Y si esta tendencia se extiende, corremos el peligro de que la democracia de partidos se convierta en una democracia plebiscitaria (de presidencialismo monopolista sin separación de poderes), remedio mucho peor que el mal que intenta curar. Así ha sucedido el 5-M en Francia, cuando la segunda vuelta electoral se convirtió en un plebiscito celebrado no tanto a favor del presidente saliente como en contra del indigno aspirante vichyssoise. De ello hay en Francia una larga tradición, pues la democracia plebiscitaria la inventó Luis Napoleón Bonaparte al edificar sobre ella el Segundo Imperio, refundando el absolutismo de Luis XIV ('el Estado soy yo') mediante su legitimación por la soberanía popular con sufragio universal. Esta nefasta perversión de la democracia ha tenido después un amplio aunque intermitente predicamento en los países de cultura política latina, proclives al cesarismo: Italia con Mussolini y Argentina con Perón constituyen sus ejemplos históricos más notorios.

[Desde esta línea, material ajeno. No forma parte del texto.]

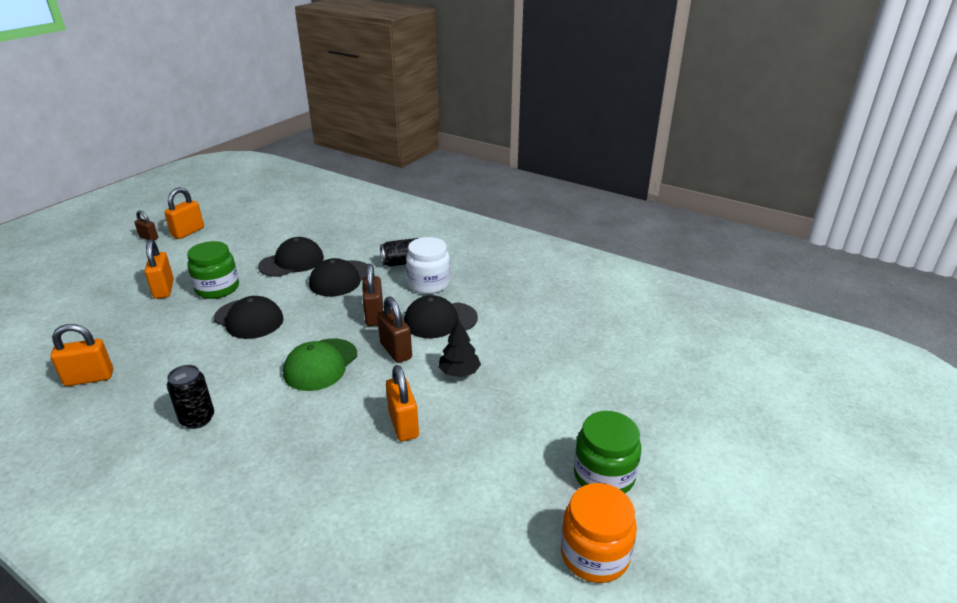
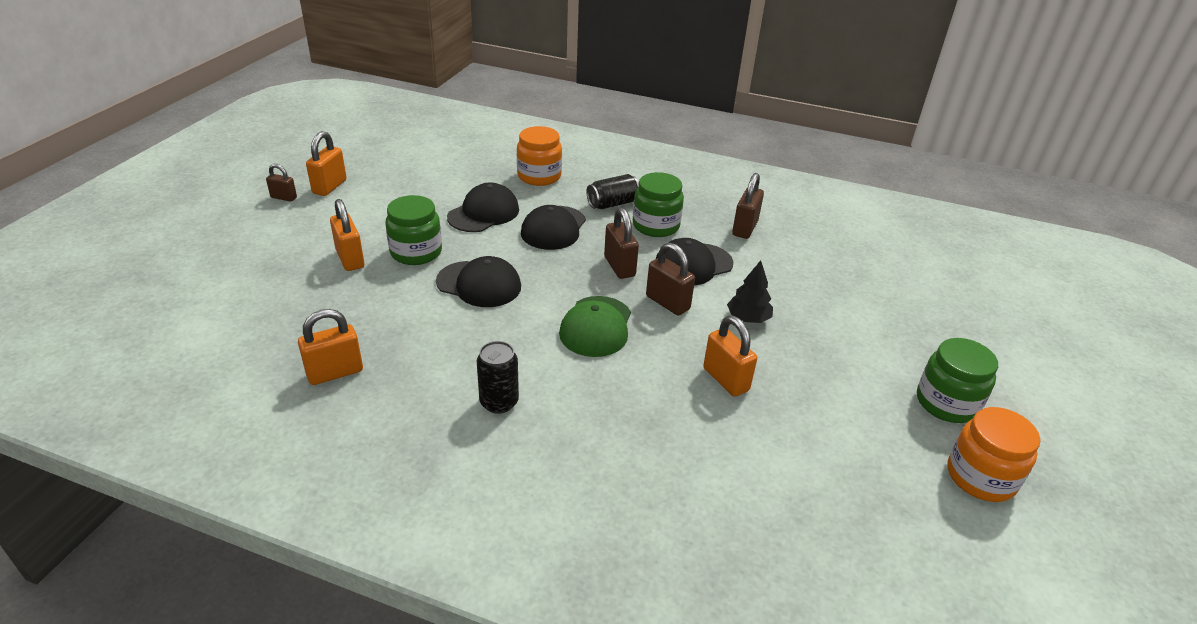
camera: 15 degrees left, 5 degrees up
white jar [406,237,450,294] -> green jar [633,172,684,237]
none -> orange jar [517,126,562,186]
none -> brown padlock [732,173,764,239]

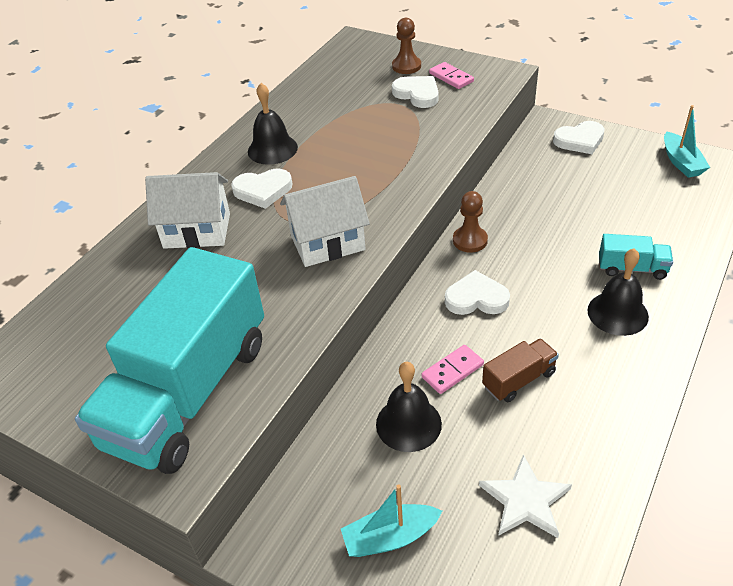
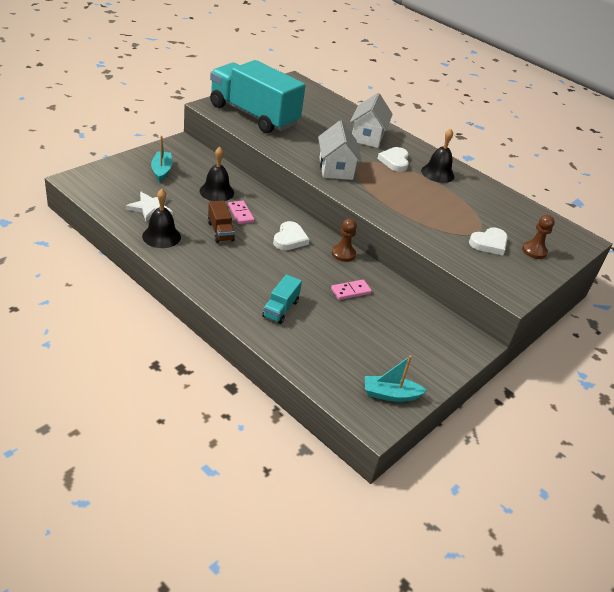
camera: 95 degrees right, 5 degrees down
pink domino [429,62,474,89] -> pink domino moved to [331,280,372,300]
white heart [553,121,605,154] -> none
black bell [587,248,649,336] -> black bell moved to [142,189,181,248]

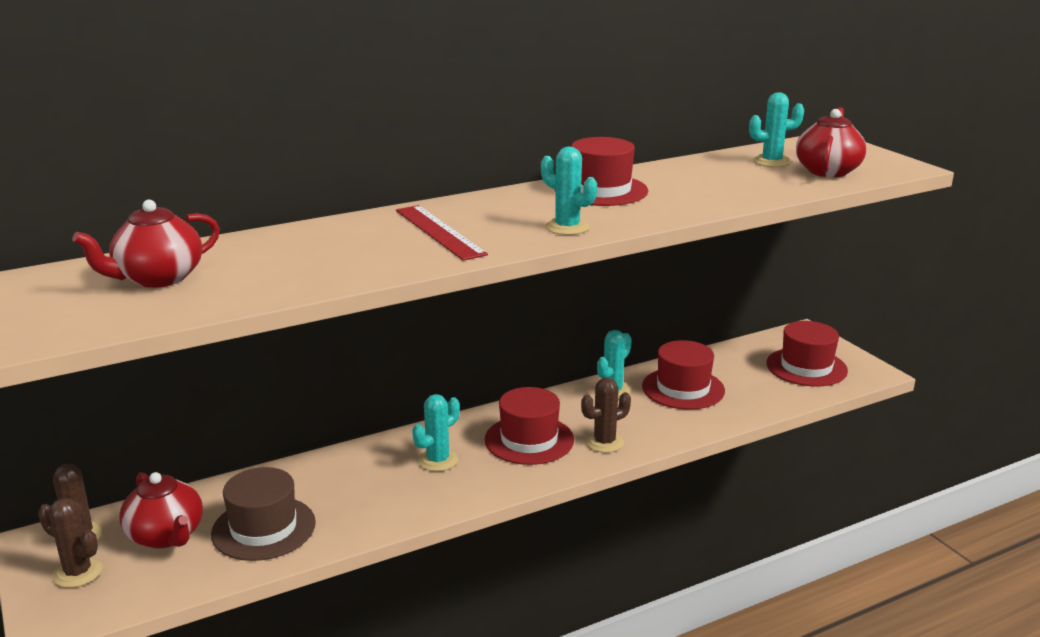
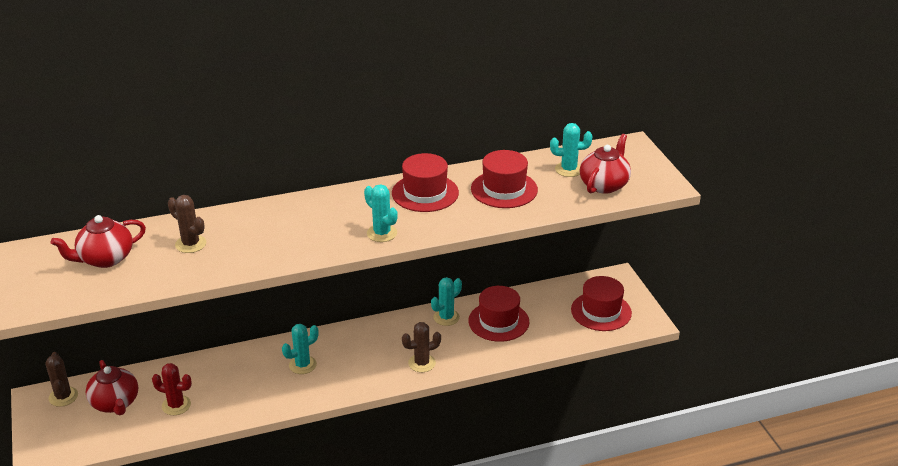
camera: 10 degrees right, 10 degrees up
brown cactus [38,498,103,588] -> brown cactus moved to [168,195,206,253]
brown hat [211,467,316,561] -> red cactus [152,363,192,415]
red ruler [396,205,488,261] -> none
red hat [485,387,574,465] -> red hat moved to [471,150,538,208]

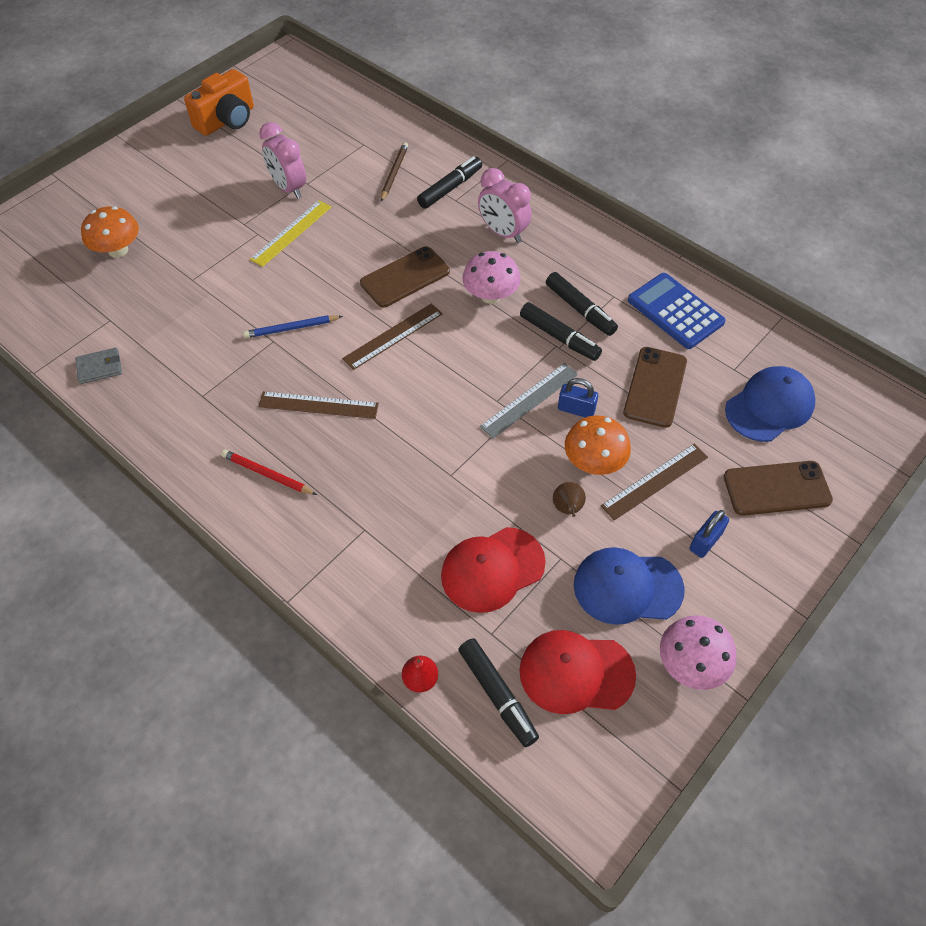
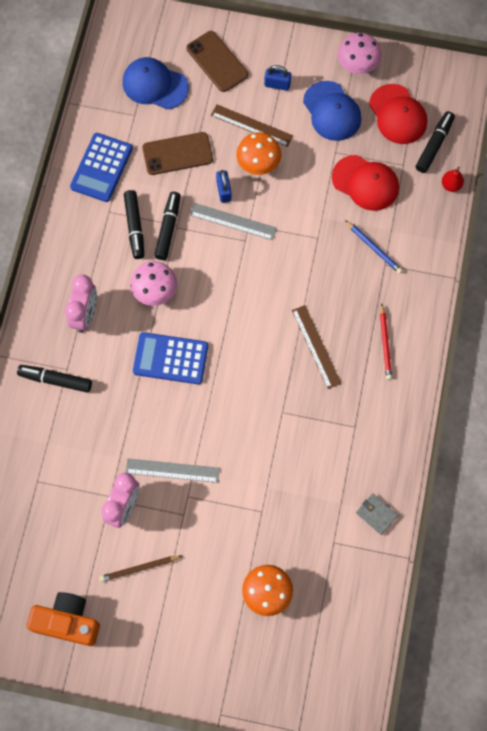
camera: 120 degrees left, 15 degrees up
blue pencil [243,315,343,338] -> blue pencil moved to [345,220,403,274]
yellow ruler [250,200,331,267] -> grey ruler [126,458,220,483]
brown ruler [342,303,443,370] -> none
brown phone [360,246,450,307] -> blue calculator [133,332,208,384]
brown pencil [381,142,408,202] -> brown pencil moved to [99,556,182,582]
black marker [546,272,618,336] -> black marker turned 150 degrees clockwise [124,190,144,259]
brown pear [553,482,586,517] -> none

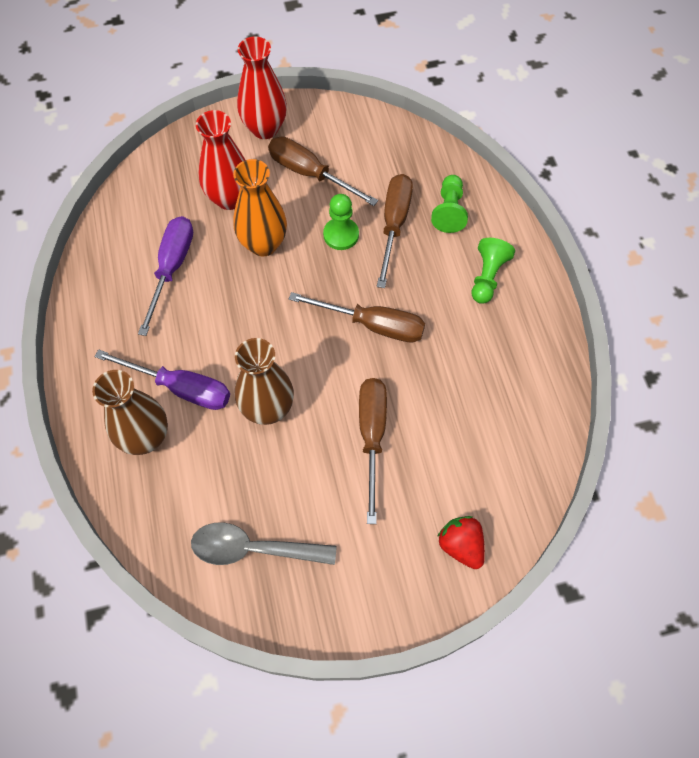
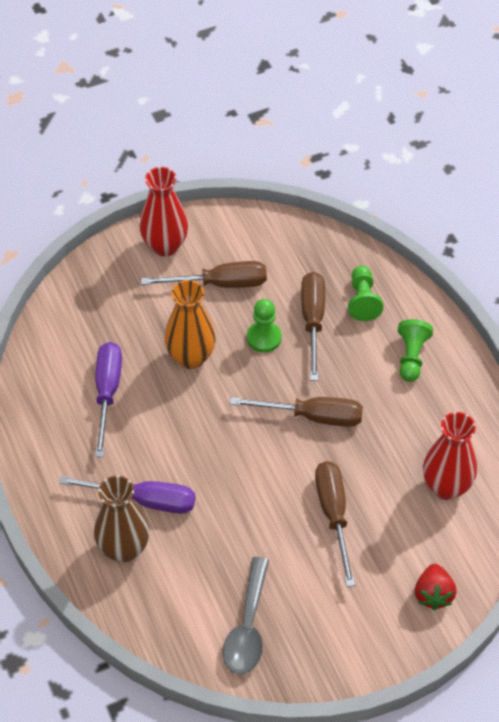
camera: 10 degrees left, 10 degrees down
grey spoon [191,522,336,565] -> grey spoon turned 75 degrees counterclockwise [223,557,269,675]
red vase [196,110,245,210] -> red vase moved to [423,412,477,500]
brown vase [235,338,294,425] -> none
brown screwdriver [268,137,378,206] -> brown screwdriver turned 150 degrees clockwise [141,261,267,288]
red strawberry [437,516,485,569] -> red strawberry turned 135 degrees counterclockwise [415,564,457,610]

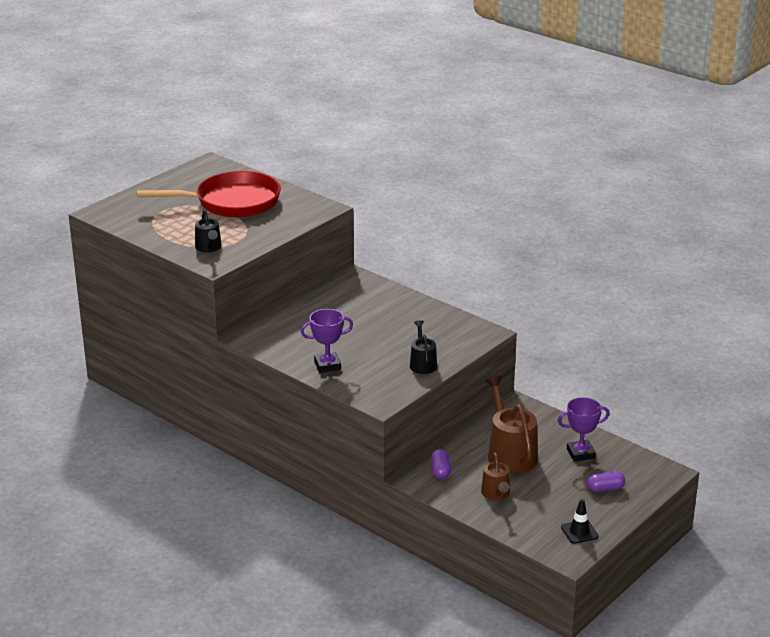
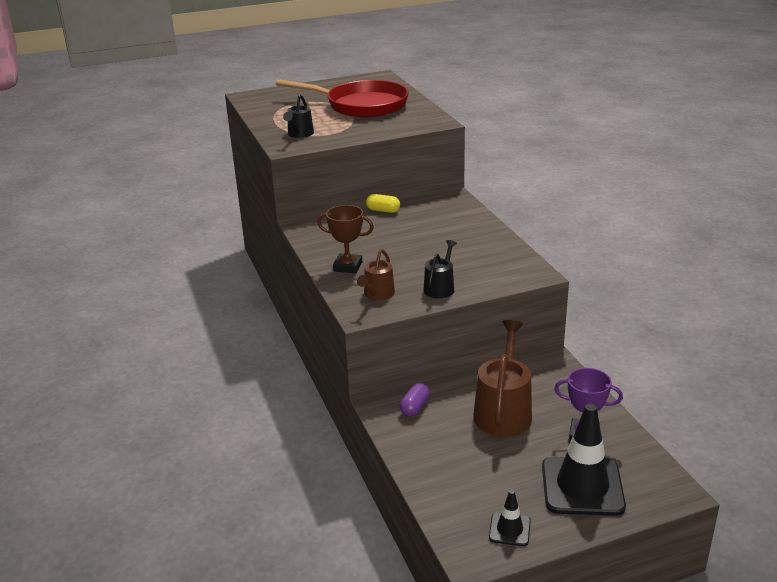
camera: 30 degrees right, 0 degrees up
purple trophy [300,309,353,373] -> brown trophy [317,205,374,273]
brown watering can [481,452,510,500] -> brown watering can moved to [357,249,395,300]
purple capsule [587,471,625,492] -> black traffic cone [542,404,626,516]
none -> yellow capsule [366,194,400,213]

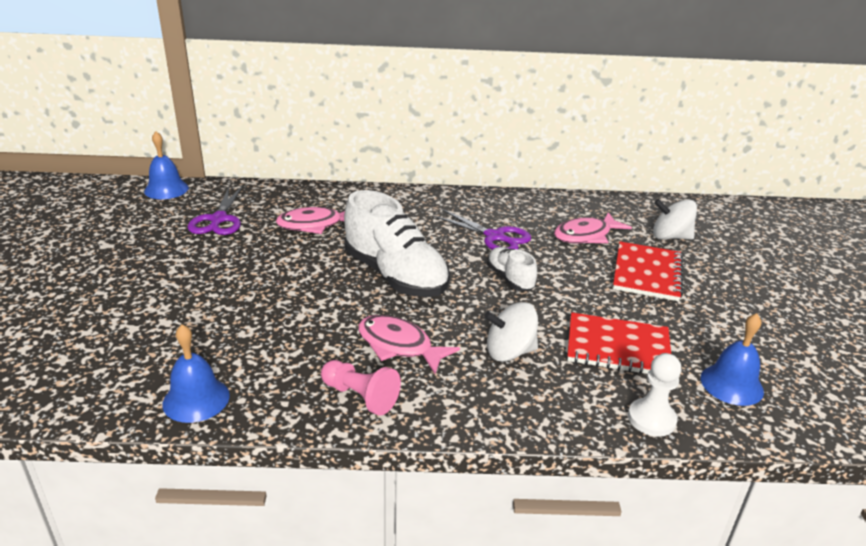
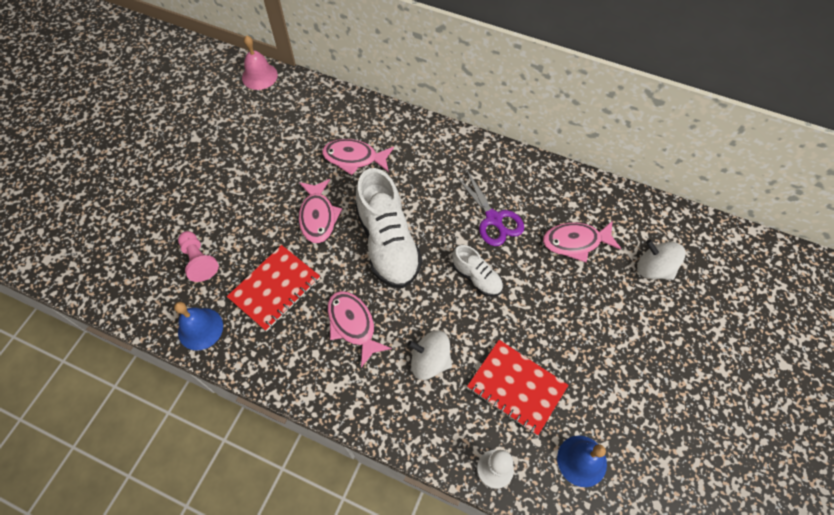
camera: 25 degrees right, 30 degrees up
blue bell [144,131,189,199] -> pink bell [242,35,278,90]
purple scissors [188,186,243,235] -> none
pink pawn [321,360,401,415] -> pink pawn moved to [178,231,219,282]
white shoe [487,247,537,291] -> white shoe turned 135 degrees clockwise [452,245,503,296]
red notebook [613,242,683,301] -> red notebook moved to [227,245,320,331]
none -> pink fish [299,179,342,243]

Y también nuestra cultura política posee una evidente propensión a la democracia plebiscitaria. La vigente Constitución instauró formalmente un parlamentarismo proporcional, que en la práctica se convierte en monopolio del poder ejercido por el jefe del partido mayoritario sin efectiva separación de poderes. Así sucedió con la mayoría absoluta del presidente González y así está sucediendo inexorablemente con la mayoría absoluta del presidente Aznar. Pues en nuestro plebiscitario sistema, el ungido por las urnas se siente con derecho a proclamar: el Estado soy yo. De ahí el impúdico yoyeo que al decir de Arcadi Espada tanto indigna a Sánchez Ferlosio.

Ahora, el presidente Aznar se ha puesto plazo para coronar su obra de gobierno. Por eso tiene prisa para imponer el cumplimiento de su última voluntad en los años que restan de legislatura absoluta. Siempre con el yo por delante, por supuesto: al igual que yo doblegué a González o el BBV, yo doblegaré a Pujol e Ibarretxe; yo doblegaré Marruecos y Gibraltar; yo doblegaré el botellón y la cuenca del Ebro; yo doblegaré las cajas de ahorro, jubilando anticipadamente a los desafectos; yo doblegaré la enseñanza progresista, reconvirtiéndola al cristianismo, y yo doblegaré a los sindicatos, imponiéndoles mi desregulación laboral. Y la urgencia se demuestra en el caso Liaño, sin tiempo de esperar a que se extingan sus antecedentes penales, porque tras retirarse Aznar ya no podría sostener como ahora: yo doblego a la justicia porque yo repongo de juez a Liaño.

Semejante yoísmo alcanza su cumbre en la imposición de la Ley de Partidos, con la que Aznar pretende realizar una carambola a cuatro bandas, pues simultáneamente espera decir: yo obligué al PSOE a firmar mi ley; yo me adelanté a Garzón ilegalizando a Batasuna; yo impedí que el PNV se apuntara el tanto de vaciar electoralmente a Batasuna, y, al frente de mi grupo parlamentario, yo doblegué a Batasuna. Pero un yoísmo tan delirante no surge de la neurosis, sino de la posición que ocupa un mandatario político que, habiendo renunciado a presentarse a su reelección, ya no puede hacer promesas futuras, por lo que ha de dejarlo todo atado y bien atado antes de retirarse. O dicho como el rey Sol: después de mí, el diluvio. Y que carguen con las consecuencias mis sucesores. De ahí que éstos se prevengan buscando antes la paz digital por lo que pueda pasar.